Berpikir adalah mengelola dan mentransformasi informasi dalam memori. Ini sering dilakukan dalam membentuk konsep, bernalar dan berpikir secara kritis, membuat keputusan, berpikir kreatif, dan memecahkan masalah . Berpikir kreatif matematis adalah kemampuan pada setiap individu dalam menemukan gagasan dengan dorongan dari diri sendiri maupun lingkungan untuk memecahkan
masalah matematika yang mencakup aspek indikator kreatif yaitu
fluency, flexibility, originality, dan elaboration
Salah satu faktor yang dapat mempengaruhi keberhasilan siswa dalam menguasai kemampuan berpikir kreatif yaitu dengan memahami karakteristik siswa. Salah satu karakterisitik siswa yang perlu diperhatikan dalam proses pembelajaran yaitu berkenaan dengan tipe kepribadian siswa. Kepribadian adalah gambaran tentang baik buruknya tingkah laku, emosi, tindakan, pemikiran seseorang yang mencerminkan dirinya sendiri dalam beradaptasi dengan lingkungannya sebagai sesuatu yang khas atau unik. Menurut Rotter (Friedman dan Schustack, 2008) Locus of Control merupakan salah satu tipe variabel kepribadian yang mempertimbangkan bahwa orang berusaha mencapai tujuannya, baik karena konsekuensi, pikiran dan persepsi mereka akan hasil akhir dan seberapa besar kemungkinan hasil akhir tersebut muncul. Setiap siswa mempunyai tipe Locus of
Control yang berbeda, dari Locus of Control yang berbeda
dimungkinkan akan mengakibatkan kemampuan berpikir kreatif yang berbeda. Mengingat bahwa kemampuan berpikir kreatif matematis dan
Locus of Control siswa beragam, maka guru sebagai seorang pendidik
yang berkualitas harus mampu membuat siswa mengembangkan kemampuan berpikir kreatif matematis siswa dan guru dapat memilih metode pembelajaran yang tepat. Sehingga siswa dapat terdorong dan termotivasi untuk lebih aktif dalam berpikir kreatif. Dengan
termotivasinya siswa dalam belajar matematika maka kemungkinan besar tingkat kemampuan berpikir kreatif siswa akan jauh lebih baik lagi. Hal ini mendorong peneliti untuk melakukan penelitian terhadap kemampuan berpikir kreatif matematis dan tipe Locus of Control guna mengetahui gambaran kemampuan berpikir kreatif matematis siswa ditinjau dari Locus of Control.

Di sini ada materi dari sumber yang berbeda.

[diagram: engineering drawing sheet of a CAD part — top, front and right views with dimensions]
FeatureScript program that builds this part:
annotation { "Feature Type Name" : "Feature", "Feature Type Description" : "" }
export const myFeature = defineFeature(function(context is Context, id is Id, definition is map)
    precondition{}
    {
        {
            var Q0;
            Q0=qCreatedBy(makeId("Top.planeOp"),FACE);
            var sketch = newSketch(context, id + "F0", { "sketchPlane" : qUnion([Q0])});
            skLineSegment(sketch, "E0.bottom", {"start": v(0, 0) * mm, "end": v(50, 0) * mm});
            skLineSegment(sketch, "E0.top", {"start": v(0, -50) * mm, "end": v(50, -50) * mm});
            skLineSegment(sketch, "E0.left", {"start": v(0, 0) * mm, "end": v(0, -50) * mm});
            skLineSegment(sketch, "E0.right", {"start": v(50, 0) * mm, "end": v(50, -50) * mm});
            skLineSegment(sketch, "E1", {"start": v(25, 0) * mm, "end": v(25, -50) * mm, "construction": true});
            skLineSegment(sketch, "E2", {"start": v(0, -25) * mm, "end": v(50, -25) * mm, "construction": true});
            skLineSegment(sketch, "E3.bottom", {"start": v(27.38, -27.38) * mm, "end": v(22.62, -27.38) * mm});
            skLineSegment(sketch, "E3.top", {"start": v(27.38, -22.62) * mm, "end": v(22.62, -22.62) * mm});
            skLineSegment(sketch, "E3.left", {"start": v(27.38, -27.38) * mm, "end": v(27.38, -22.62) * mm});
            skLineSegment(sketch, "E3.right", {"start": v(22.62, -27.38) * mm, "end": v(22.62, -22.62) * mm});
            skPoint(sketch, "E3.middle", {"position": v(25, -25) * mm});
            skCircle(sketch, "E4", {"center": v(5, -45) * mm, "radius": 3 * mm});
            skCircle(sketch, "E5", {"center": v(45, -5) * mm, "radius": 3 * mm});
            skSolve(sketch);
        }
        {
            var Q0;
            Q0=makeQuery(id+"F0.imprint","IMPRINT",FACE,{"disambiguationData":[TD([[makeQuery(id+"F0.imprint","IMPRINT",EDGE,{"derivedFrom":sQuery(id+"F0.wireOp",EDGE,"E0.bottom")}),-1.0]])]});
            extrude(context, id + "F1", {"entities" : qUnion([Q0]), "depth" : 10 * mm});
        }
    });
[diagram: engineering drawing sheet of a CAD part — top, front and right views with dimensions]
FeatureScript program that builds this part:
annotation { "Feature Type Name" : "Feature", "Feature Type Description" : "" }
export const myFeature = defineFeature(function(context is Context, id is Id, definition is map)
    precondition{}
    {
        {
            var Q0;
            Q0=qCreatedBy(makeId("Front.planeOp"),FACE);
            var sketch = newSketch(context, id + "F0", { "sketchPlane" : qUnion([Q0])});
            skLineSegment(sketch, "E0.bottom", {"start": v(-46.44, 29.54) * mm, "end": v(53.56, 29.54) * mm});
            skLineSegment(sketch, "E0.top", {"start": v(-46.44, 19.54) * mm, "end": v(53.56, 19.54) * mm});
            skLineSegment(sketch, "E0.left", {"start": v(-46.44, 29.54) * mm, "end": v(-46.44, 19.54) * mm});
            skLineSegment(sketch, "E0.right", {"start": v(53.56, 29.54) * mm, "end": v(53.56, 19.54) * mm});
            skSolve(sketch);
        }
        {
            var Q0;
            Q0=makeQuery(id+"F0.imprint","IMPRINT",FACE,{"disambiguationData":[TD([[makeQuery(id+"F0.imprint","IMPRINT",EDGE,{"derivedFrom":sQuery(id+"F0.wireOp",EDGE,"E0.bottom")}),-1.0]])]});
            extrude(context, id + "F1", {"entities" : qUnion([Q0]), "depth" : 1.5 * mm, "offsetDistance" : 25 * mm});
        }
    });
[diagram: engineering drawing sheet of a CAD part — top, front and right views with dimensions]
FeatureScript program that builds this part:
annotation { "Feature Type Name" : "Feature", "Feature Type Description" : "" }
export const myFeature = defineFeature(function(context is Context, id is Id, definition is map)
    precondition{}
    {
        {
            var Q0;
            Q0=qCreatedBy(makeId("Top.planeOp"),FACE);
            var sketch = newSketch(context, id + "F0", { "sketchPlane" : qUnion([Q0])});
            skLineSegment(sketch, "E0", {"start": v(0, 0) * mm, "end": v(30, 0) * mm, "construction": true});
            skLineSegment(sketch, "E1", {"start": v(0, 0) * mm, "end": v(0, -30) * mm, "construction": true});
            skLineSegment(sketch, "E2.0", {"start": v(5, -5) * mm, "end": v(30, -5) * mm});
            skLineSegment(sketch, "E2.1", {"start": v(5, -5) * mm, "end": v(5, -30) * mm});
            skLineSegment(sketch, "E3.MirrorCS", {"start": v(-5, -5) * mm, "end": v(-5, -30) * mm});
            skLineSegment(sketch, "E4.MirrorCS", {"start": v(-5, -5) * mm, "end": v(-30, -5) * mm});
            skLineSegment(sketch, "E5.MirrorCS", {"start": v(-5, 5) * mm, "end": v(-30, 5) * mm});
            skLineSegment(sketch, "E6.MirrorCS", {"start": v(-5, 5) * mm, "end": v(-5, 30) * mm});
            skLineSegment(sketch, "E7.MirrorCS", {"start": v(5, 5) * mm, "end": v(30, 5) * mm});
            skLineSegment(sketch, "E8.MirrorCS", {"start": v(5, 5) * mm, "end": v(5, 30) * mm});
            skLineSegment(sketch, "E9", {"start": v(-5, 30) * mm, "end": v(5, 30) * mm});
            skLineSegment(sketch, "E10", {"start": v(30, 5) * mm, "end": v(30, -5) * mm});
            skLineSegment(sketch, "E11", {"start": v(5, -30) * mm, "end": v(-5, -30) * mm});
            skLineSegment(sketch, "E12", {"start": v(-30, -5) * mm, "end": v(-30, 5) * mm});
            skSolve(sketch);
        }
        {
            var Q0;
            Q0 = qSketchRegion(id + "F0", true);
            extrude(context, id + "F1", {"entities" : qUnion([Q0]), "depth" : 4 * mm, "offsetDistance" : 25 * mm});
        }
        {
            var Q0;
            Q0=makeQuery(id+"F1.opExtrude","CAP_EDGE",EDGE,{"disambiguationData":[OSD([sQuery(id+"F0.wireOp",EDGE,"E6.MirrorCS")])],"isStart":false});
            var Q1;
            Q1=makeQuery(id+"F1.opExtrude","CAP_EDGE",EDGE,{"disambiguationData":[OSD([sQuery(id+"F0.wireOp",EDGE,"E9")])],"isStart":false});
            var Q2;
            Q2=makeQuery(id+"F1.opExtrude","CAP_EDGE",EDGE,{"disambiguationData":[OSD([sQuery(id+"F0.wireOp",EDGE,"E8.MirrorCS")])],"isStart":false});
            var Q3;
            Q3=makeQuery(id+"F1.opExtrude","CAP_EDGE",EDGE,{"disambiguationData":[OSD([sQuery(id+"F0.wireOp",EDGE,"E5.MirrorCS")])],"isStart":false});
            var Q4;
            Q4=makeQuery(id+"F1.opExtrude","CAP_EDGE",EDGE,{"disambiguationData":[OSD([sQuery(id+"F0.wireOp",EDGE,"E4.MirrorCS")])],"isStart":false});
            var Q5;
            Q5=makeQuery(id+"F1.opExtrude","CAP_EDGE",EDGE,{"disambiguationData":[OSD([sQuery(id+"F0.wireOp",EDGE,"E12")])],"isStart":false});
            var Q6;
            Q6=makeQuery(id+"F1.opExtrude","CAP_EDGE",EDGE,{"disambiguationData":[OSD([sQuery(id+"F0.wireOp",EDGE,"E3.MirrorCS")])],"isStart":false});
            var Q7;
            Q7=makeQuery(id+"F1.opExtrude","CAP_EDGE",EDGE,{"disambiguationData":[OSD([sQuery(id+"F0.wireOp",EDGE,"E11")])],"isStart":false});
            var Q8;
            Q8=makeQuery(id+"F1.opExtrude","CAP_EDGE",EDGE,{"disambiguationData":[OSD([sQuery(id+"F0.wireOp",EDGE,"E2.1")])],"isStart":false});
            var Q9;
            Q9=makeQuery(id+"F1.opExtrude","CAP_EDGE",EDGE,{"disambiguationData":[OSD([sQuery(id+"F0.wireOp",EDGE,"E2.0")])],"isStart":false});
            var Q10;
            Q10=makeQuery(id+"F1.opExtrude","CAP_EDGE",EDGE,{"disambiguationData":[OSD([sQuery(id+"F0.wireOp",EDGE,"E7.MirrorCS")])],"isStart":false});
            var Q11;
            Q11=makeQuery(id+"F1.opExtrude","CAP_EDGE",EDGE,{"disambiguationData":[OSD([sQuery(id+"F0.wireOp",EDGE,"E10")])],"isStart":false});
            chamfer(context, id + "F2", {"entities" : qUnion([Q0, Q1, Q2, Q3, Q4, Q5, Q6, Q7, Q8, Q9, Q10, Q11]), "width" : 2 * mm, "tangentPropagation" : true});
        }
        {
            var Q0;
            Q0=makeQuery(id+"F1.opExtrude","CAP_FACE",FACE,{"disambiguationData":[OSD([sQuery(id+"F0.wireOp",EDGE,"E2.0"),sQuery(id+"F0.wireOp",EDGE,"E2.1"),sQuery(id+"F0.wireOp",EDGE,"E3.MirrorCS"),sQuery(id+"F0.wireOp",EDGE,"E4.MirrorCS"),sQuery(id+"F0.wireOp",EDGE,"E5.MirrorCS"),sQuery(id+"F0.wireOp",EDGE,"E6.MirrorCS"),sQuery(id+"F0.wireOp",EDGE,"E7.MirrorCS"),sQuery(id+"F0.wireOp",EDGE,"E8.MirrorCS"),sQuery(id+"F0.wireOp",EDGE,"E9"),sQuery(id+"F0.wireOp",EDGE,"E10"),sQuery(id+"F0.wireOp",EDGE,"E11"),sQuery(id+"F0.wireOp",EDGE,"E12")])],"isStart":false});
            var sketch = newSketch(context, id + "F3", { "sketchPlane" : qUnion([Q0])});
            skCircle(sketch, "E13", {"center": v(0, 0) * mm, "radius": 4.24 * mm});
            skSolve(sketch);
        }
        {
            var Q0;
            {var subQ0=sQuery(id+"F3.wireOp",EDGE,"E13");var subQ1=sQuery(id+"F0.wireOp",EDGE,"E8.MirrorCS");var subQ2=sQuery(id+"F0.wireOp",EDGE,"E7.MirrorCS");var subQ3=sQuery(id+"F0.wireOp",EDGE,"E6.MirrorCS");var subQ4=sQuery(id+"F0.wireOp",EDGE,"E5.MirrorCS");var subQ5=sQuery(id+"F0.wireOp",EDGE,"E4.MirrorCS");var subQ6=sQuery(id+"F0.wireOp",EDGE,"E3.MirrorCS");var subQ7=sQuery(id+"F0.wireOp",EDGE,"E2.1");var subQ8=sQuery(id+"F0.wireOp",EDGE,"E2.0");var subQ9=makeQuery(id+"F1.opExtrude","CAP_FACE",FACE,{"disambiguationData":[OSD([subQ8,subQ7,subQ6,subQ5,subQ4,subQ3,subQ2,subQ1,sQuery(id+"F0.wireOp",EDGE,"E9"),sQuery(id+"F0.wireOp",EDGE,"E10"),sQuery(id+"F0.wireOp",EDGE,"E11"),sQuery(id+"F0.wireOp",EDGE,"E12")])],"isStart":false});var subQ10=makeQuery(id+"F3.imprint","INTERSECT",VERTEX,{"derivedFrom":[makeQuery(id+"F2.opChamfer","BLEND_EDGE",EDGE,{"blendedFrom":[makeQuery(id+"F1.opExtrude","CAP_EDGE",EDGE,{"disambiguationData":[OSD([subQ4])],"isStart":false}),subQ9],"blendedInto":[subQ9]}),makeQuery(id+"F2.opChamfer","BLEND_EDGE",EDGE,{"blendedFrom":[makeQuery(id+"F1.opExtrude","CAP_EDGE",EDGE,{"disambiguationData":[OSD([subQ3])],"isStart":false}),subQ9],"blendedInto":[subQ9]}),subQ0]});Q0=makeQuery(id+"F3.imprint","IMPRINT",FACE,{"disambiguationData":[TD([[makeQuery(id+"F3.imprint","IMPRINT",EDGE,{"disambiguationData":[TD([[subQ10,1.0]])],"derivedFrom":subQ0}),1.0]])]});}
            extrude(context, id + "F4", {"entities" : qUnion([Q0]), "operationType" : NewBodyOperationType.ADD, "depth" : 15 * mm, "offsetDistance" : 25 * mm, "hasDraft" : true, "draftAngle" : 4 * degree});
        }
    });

Dalam penelitian ini untuk mengelompokkan siswa ke dalam
Locus of Control internal dan eksternal yang dilakukan dengan angket
skala IPC Locus of Control. Untuk mengukur kemampuan berpikir kreatif matematis, siswa diberikan tes tertulis dengan materi matriks. Tes tersebut disusun berdasarkan indikator kemampuan berpikir kreatif matematis yaitu : kelancaran, keluwesan, keaslian, dan terperinci. Kemudian dilakukan wawancara kepada sampel yang terpilih, hasilnya ditranskrip dan dipaparkan untuk selanjutnya dianalisis.
Berdasarkan penjelasan di atas, hasil penelitian ini diharapkan dapat mengetahui kemampuan berpikir kreatif matematis siswa ditinjau dari Locus of Control, sehingga dapat membantu guru untuk lebih dapat mengembangkan kemampuan berpikir kreatif matematis siswa sesuai dengan Locus of Control yang dimiliki siswa.